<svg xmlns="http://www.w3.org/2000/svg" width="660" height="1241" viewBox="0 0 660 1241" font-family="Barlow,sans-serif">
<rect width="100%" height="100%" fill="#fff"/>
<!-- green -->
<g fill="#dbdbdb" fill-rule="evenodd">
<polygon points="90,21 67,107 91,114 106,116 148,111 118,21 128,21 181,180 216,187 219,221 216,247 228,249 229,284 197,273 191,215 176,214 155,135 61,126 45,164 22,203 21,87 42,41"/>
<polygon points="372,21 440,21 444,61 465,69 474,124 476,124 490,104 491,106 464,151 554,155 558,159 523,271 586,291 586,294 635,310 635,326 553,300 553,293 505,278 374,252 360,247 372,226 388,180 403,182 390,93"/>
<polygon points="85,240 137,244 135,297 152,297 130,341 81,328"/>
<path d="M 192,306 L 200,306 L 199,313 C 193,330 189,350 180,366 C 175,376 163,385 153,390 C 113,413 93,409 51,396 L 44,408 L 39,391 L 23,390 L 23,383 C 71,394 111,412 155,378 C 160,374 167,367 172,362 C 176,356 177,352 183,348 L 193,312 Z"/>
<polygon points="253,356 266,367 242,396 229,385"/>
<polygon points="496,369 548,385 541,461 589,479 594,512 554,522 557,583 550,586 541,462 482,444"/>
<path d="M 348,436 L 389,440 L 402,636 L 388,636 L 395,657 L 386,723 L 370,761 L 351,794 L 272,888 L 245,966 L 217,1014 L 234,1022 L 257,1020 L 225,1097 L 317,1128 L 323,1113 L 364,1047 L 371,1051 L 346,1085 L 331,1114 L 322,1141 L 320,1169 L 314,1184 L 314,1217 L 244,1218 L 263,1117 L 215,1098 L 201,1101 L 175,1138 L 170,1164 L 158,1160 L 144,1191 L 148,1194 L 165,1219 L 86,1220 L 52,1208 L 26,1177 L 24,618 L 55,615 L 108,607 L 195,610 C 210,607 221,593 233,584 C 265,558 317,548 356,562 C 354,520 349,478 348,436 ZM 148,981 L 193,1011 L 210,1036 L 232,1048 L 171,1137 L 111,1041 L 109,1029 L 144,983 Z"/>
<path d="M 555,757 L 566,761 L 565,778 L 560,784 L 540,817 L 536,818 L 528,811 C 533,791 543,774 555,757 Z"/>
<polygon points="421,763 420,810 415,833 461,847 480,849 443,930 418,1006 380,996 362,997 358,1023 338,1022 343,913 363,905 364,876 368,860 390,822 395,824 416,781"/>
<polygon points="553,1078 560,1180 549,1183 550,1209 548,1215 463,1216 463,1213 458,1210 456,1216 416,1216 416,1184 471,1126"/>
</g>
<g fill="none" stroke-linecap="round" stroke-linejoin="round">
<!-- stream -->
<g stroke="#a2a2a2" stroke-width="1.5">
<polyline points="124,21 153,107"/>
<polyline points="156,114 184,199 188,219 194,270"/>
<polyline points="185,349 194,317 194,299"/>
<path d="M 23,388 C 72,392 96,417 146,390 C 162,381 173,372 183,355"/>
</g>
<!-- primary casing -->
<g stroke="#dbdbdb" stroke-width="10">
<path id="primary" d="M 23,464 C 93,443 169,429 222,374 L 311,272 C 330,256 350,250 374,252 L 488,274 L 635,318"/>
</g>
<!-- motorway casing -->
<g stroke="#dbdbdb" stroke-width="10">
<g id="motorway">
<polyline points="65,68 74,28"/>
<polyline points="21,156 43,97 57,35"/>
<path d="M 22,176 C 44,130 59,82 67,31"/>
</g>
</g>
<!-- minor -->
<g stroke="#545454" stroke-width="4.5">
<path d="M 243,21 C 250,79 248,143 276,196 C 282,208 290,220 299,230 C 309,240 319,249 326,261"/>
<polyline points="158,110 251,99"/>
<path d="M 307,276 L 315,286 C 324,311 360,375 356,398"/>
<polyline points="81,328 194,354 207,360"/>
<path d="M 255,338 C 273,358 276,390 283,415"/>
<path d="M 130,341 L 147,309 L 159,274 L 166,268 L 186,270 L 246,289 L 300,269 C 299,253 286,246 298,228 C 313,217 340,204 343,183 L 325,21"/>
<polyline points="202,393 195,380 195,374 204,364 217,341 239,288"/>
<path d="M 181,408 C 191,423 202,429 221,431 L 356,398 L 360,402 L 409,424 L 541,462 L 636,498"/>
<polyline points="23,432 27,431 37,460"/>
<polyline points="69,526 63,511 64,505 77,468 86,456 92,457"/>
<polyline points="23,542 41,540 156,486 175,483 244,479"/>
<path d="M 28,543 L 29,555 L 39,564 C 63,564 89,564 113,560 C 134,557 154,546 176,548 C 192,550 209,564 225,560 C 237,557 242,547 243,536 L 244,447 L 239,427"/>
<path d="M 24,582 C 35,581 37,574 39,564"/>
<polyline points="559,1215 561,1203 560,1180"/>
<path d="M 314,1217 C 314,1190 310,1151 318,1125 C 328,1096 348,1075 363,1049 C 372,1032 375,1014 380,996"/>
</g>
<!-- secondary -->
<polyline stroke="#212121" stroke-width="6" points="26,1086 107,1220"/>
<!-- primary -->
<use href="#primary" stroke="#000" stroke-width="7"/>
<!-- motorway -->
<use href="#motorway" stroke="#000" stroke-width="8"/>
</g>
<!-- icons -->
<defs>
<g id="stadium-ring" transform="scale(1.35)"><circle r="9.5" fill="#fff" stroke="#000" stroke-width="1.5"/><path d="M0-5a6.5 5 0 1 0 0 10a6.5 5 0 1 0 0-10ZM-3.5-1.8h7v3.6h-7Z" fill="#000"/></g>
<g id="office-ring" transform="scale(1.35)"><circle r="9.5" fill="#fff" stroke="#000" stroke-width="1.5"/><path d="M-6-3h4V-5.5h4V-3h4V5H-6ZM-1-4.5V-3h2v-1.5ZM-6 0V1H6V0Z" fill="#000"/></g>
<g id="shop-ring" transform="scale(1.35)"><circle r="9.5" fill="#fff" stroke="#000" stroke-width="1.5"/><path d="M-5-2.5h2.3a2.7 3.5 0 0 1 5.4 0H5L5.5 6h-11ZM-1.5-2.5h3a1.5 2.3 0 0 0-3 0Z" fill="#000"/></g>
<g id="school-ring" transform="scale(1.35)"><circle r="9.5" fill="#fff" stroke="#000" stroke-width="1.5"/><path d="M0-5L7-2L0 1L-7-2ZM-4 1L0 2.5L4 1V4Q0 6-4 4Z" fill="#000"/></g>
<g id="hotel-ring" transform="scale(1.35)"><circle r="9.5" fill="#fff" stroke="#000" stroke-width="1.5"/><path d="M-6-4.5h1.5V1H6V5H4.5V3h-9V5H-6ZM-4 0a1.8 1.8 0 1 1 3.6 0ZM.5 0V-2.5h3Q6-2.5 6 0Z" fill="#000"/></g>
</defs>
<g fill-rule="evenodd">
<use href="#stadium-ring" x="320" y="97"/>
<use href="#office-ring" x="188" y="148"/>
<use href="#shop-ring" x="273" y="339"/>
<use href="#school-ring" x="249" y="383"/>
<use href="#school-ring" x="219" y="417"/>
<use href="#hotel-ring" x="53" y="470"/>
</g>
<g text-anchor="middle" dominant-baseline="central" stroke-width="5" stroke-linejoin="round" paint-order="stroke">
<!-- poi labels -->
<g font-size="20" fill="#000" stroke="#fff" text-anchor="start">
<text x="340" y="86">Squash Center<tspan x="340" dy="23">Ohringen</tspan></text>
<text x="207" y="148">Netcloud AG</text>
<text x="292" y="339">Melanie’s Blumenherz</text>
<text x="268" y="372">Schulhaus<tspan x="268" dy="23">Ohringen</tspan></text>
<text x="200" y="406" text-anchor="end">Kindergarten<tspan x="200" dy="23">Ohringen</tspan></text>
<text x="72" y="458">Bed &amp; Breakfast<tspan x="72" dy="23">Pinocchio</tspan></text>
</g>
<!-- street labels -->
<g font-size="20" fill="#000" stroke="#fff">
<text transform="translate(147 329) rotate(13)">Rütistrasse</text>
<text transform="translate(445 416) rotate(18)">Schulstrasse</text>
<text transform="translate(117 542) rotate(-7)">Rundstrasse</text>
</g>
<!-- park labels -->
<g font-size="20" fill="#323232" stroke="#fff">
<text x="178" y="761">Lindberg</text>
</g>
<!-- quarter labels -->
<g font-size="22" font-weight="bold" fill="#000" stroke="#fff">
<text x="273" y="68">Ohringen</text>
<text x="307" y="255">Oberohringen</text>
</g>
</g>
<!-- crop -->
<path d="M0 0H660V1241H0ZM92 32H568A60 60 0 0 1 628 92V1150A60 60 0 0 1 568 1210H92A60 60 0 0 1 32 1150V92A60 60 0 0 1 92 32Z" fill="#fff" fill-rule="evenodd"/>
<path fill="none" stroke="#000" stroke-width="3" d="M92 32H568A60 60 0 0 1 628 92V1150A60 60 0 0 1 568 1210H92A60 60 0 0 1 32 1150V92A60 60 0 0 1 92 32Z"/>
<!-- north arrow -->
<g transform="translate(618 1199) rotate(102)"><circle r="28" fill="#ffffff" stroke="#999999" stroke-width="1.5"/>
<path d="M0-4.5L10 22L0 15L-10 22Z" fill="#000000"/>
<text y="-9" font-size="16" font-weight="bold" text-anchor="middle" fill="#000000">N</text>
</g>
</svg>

Task brief
Print each line, exactly as written, from the one that contains "<!-- poi labels -->" to the end of the data above, with both end lines included and nothing else.

Final answer
<!-- poi labels -->
<g font-size="20" fill="#000" stroke="#fff" text-anchor="start">
<text x="340" y="86">Squash Center<tspan x="340" dy="23">Ohringen</tspan></text>
<text x="207" y="148">Netcloud AG</text>
<text x="292" y="339">Melanie’s Blumenherz</text>
<text x="268" y="372">Schulhaus<tspan x="268" dy="23">Ohringen</tspan></text>
<text x="200" y="406" text-anchor="end">Kindergarten<tspan x="200" dy="23">Ohringen</tspan></text>
<text x="72" y="458">Bed &amp; Breakfast<tspan x="72" dy="23">Pinocchio</tspan></text>
</g>
<!-- street labels -->
<g font-size="20" fill="#000" stroke="#fff">
<text transform="translate(147 329) rotate(13)">Rütistrasse</text>
<text transform="translate(445 416) rotate(18)">Schulstrasse</text>
<text transform="translate(117 542) rotate(-7)">Rundstrasse</text>
</g>
<!-- park labels -->
<g font-size="20" fill="#323232" stroke="#fff">
<text x="178" y="761">Lindberg</text>
</g>
<!-- quarter labels -->
<g font-size="22" font-weight="bold" fill="#000" stroke="#fff">
<text x="273" y="68">Ohringen</text>
<text x="307" y="255">Oberohringen</text>
</g>
</g>
<!-- crop -->
<path d="M0 0H660V1241H0ZM92 32H568A60 60 0 0 1 628 92V1150A60 60 0 0 1 568 1210H92A60 60 0 0 1 32 1150V92A60 60 0 0 1 92 32Z" fill="#fff" fill-rule="evenodd"/>
<path fill="none" stroke="#000" stroke-width="3" d="M92 32H568A60 60 0 0 1 628 92V1150A60 60 0 0 1 568 1210H92A60 60 0 0 1 32 1150V92A60 60 0 0 1 92 32Z"/>
<!-- north arrow -->
<g transform="translate(618 1199) rotate(102)"><circle r="28" fill="#ffffff" stroke="#999999" stroke-width="1.5"/>
<path d="M0-4.5L10 22L0 15L-10 22Z" fill="#000000"/>
<text y="-9" font-size="16" font-weight="bold" text-anchor="middle" fill="#000000">N</text>
</g>
</svg>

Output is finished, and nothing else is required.